I did not have a point to make. Did not even know what he referenced. I tidied my papers and set them aside. If he would not tell me the problem, I would decipher it myself.
He crouched in front of that darkly stained dresser, stubbornly refusing to flinch even as muted thwaps signified a slippered assassination. I barely resisted the urge to laugh.
"How many spiders have you found?"
"Ten," he growled. "How many did you place?"
"One. I am serious," I added at his incredulous glance. "I placed one spider in the top drawer three days ago. No more. You probably have an egg sack. Have you pulled the dresser away from the wall to look?"
He stared at me, apparently both judging my truthfulness and deducing an answer to some question he had no wish to voice. Whatever the query, a halfhearted scowl finally turned back to the dresser.
"No."
The slipper he still held smacked another spot inside the dresser, then he tossed the footwear to a corner to take the dresser's other side. Together, we carefully dragged the wood away from the wall.
"Start looking for a white ball," I ordered on my way to the sitting room. "I need to grab something."
Ensuring him fully hidden beneath the wood, I hesitated only a moment before retrieving a beaker and two reactants from his chemistry set and hurrying back to his room. He spoke without looking up.
"How big of a sack, do you think?"
A half shrug answered though I knew he could not see me. "Pea sized? Depends on the species. Don't forget to look under and behind each drawer."
One hand waved me away, as if he had somehow already checked everywhere I could imagine. I simply rolled my eyes and knelt against the wall to scan the back panel.
Minutes passed in silence but for the creaking and groaning of wood. He opened, closed, and removed drawers. A candle checked every crevice I could find. Two spiders died to its flame, but the third finally revealed their hideaway.
"Holmes, do you see anything in the top left corner?"
He stilled, then shifted. I faintly caught the shine of his own candle breaking through a tiny crack.
"Yes, but I cannot reach it."
"Don't try to flatten it," I interrupted quickly. "You'll only scatter them all. Let me in."
He grumbled something uncomplimentary but switched places. I easily found what he had seen first.
And noted it hung a full inch from any wall. We could do this the fun way. He probably heard my grin.
"Hand me that beaker, would you?"
"Which—" Footsteps turned a circle, then the scraping of glass against wood announced he had seen what I had retrieved earlier. He deposited it in my grasping hand and knelt to watch.
"Chemical warfare," I smirked at the unasked question. "This is how Harry and I used to deal with spider eggs."

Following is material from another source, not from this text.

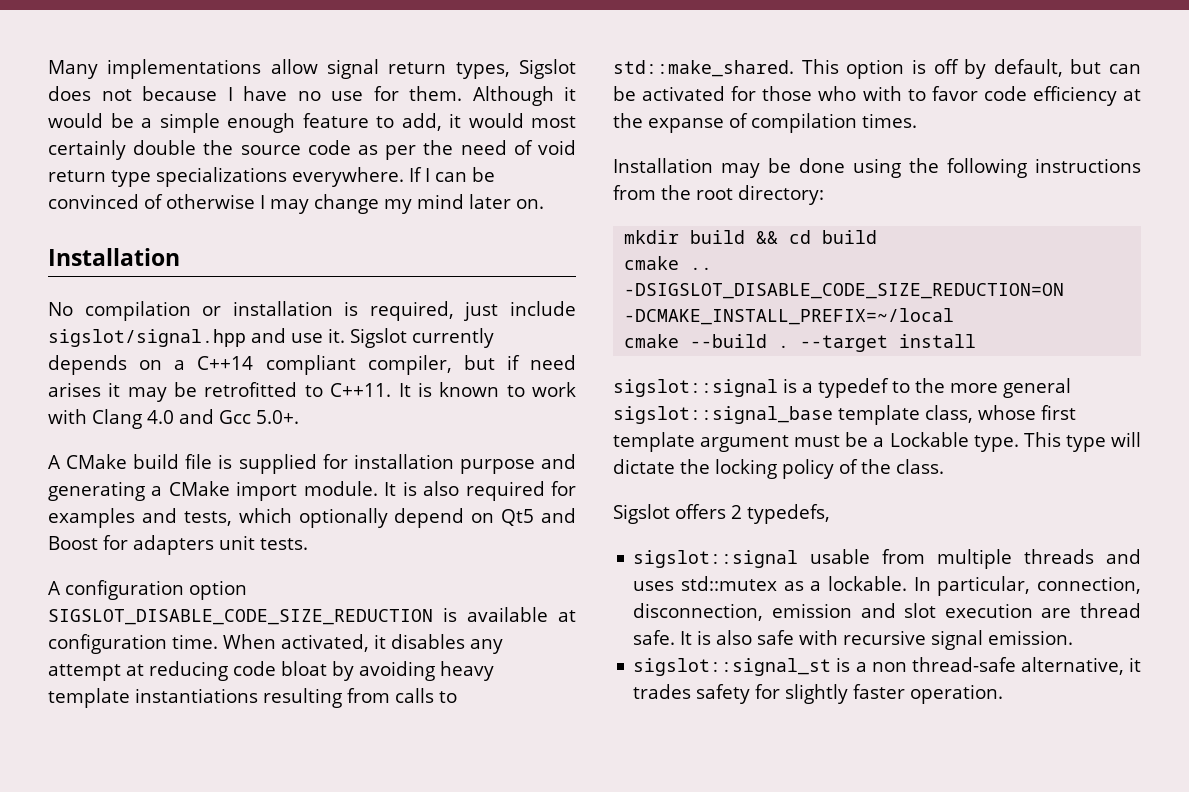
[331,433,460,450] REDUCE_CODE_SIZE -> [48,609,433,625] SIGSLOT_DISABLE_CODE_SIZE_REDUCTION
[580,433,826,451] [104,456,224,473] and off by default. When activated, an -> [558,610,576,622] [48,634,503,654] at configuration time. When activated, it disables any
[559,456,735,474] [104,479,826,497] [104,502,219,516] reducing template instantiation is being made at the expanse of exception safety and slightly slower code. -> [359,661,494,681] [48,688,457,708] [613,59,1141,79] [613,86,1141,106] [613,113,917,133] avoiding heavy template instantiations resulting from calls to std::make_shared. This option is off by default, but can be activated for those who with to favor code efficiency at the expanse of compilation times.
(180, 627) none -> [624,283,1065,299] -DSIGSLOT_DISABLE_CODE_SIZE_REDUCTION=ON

Mixing the two reactants produced a wisping vapor, and the beaker's rim easily formed a seal against the desk's underside. Less than a minute later, the white ball trying to disgust the detective behind me had shriveled into a mummified husk. He steadied me to my feet as the silk holding it to the wood broke in one spot to make it dangle.
"Ignore the superstition and throw that in the fire, would you?"
A harrumph protested my teasing, but he did as I suggested, thankfully neglecting to protest my using part of his chemistry set. He may not dislike spiders to the same degree I despised snakes, but he would take any route to keep them out of his room—even letting me borrow something he would not otherwise. I returned to my manuscript while he put his dresser to rights.
And hopefully found the other crawler I had left in the process. While I doubted the cut-out would be lifelike enough to earn a good reaction, I would get a reaction, nonetheless. One ear monitored his movements though my thoughts returned to my writing.